Dear family and friends,
We are writing to you with an update on my (Anne’s) health. On April 18 I was diagnosed with an advanced form of a rare kind of cancer, called Neuroendocrine Tumour (NET) cancer (sometimes also called carcinoid cancer).
My health has been declining for the last six months or so. In September of 2015 we began to notice that I was losing weight, and was not altogether well. Over the next several months we began to ask some questions about my health and tried to get a sense of what could be the cause of my symptoms and difficulties, ruling out various things in the process. In January, we began to suspect that endometriosis (which was diagnosed surgically ten years ago) might be back and causing the pain, discomfort, and other symptoms, including continued weight loss, and we began making plans for treatment. On April 13 I went in for surgery to identify and remove endometriosis. The doctor found a little endometriosis, but not enough to satisfactorily explain all of my symptoms, and when he went looking for other possibilities he noticed my appendix was inflamed, so performed an appendectomy. They sent my appendix and some other tissue for testing and they revealed the cancer. I had a 4.5 cm Grade 1 malignant endocrine carcinoid tumour in my appendix, and another 1 cm tumour metastasized in my left pelvic wall. We do not know for certain yet where the cancer originated and expect to find more tumours. The fact that it has metastasized out of the GI tract and into my pelvis means it is an advanced form of the disease. Grade 1 means it is slow growing, the best news. Judging from the size of the tumour I’ve probably had this cancer for about eight to ten years – it grows very slowly.
It is a very rare kind of cancer – many doctors have not heard of it, and it requires specialized care. There are about two dozen specialists in the world, and none in South Africa, and so we need to seek treatment elsewhere; while there are doctors here with some experience, I have an advanced form of the disease and will need a highly experienced team who focuses on and understands this kind of cancer. We are currently planning to move to Philadelphia to receive care through the University of Pennsylvania’s Penn Global Medicine Program. They have specialists and a clinic set up to care specifically for this kind of cancer and are able to deal with our visa/immigration issues (I am Canadian with no status in the USA).
We are unable to receive treatment in Canada; while there are specialists, Canada’s social medical coverage means I would need to wait three months before being covered for treatment. There is no easy way around this, so we would be struggling against the system to get the care I would need and it would rapidly become very, very expensive.

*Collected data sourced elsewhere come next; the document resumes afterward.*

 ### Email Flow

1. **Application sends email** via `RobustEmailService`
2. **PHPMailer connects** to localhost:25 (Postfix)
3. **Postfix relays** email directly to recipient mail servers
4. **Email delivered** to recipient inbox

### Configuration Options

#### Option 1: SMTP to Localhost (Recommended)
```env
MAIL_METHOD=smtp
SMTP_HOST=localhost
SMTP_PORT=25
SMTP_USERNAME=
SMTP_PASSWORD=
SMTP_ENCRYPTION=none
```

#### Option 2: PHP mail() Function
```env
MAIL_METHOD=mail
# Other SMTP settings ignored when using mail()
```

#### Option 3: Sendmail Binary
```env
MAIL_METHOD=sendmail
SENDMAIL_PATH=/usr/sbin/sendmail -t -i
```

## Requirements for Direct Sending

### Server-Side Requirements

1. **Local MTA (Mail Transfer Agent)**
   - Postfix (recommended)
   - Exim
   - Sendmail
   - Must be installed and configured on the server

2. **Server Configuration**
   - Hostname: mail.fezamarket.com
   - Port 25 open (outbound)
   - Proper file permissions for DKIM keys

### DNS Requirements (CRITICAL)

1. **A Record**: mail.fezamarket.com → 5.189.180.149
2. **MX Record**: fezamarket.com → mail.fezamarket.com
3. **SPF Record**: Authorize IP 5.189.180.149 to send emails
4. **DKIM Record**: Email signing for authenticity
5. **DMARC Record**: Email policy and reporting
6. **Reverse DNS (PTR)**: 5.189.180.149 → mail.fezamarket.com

Coleman’s family is from just outside Philadelphia, and so we will set up our ‘home base’ in Bryn Athyn, at their house. Our children will be able to have stability there with loving care from grandparents, aunts and uncles, extended family and friends, and Coleman will be able to focus on helping me as we face this.
We are currently in South Africa finishing initial tests to determine the extent of the cancer. We will stay for another week or two until these initial tests are completed and then we plan travel for further testing, consultation and treatment.

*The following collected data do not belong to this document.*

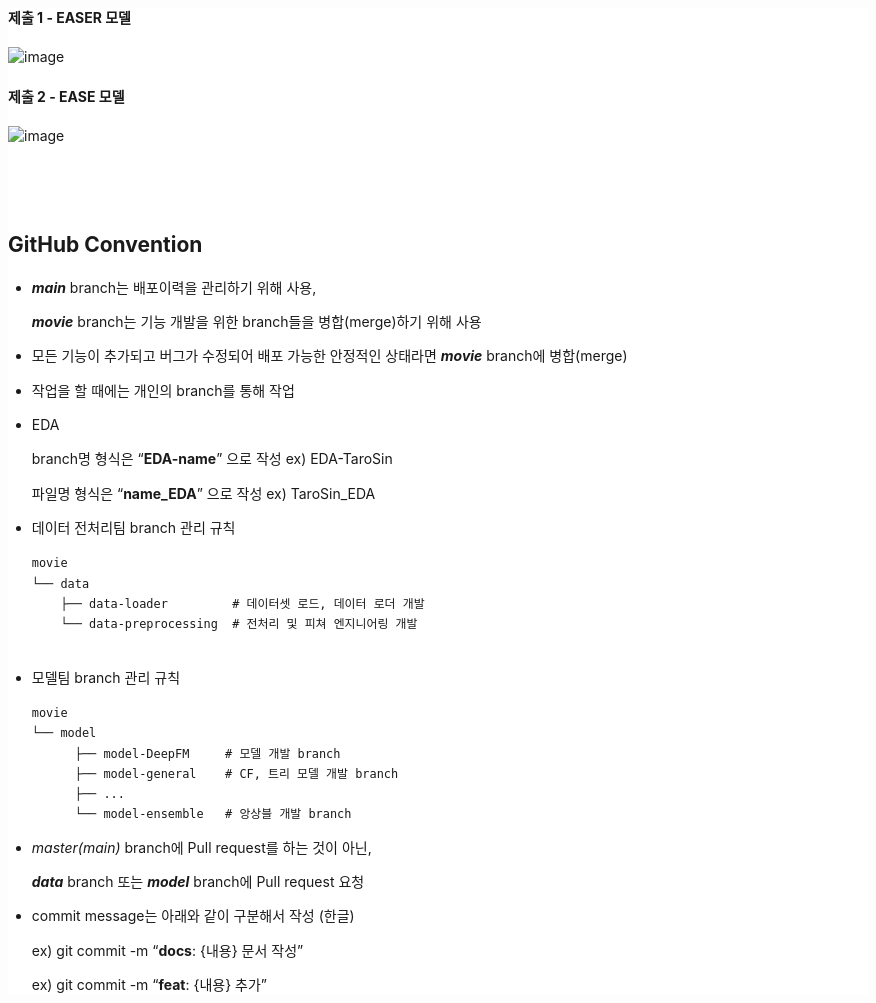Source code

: 

#### 제출 1 - EASER 모델

![image](https://github.com/user-attachments/assets/eb5797fd-4f2d-4c61-b118-7397224ac108)


#### 제출 2 - EASE 모델

![image](https://github.com/user-attachments/assets/4a9a0277-2f4f-403f-8f02-072072628564)



<br></br>
## GitHub Convention


- ***main*** branch는 배포이력을 관리하기 위해 사용,

  ***movie*** branch는 기능 개발을 위한 branch들을 병합(merge)하기 위해 사용
- 모든 기능이 추가되고 버그가 수정되어 배포 가능한 안정적인 상태라면 ***movie*** branch에 병합(merge)
- 작업을 할 때에는 개인의 branch를 통해 작업
- EDA
    
    branch명 형식은 “**EDA-name**” 으로 작성 ex) EDA-TaroSin
    
    파일명 형식은 “**name_EDA**” 으로 작성 ex) TaroSin_EDA
    
- 데이터 전처리팀 branch 관리 규칙
    
    ```
    movie
    └── data
        ├── data-loader         # 데이터셋 로드, 데이터 로더 개발
        └── data-preprocessing  # 전처리 및 피쳐 엔지니어링 개발
    

    ```
    
- 모델팀 branch 관리 규칙
    
    ```
   movie
    └── model
          ├── model-DeepFM     # 모델 개발 branch
          ├── model-general    # CF, 트리 모델 개발 branch
          ├── ...
          └── model-ensemble   # 앙상블 개발 branch
    ```
    
- *master(main)* branch에 Pull request를 하는 것이 아닌,
    
    ***data*** branch 또는 ***model*** branch에 Pull request 요청
    
- commit message는 아래와 같이 구분해서 작성 (한글)

  ex) git commit -m “**docs**: {내용} 문서 작성”
  
  ex) git commit -m “**feat**: {내용} 추가”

We know that many of you would like to know more, and would like to know what you can do to help. We’ve set up another page on this website called “Cancer” where you will find information about my condition and the disease itself, with resources from a variety of sites. You can also check the page called “Support Us” where you will find prayer requests, and some ideas on practical ways you might be able to lend a hand.
This is difficult news and we are facing a challenging time ahead. We are very grateful for your love, support, care and prayers, and will do our best to keep you updated.
Anne Grace, Coleman, Samuel and Eleanor.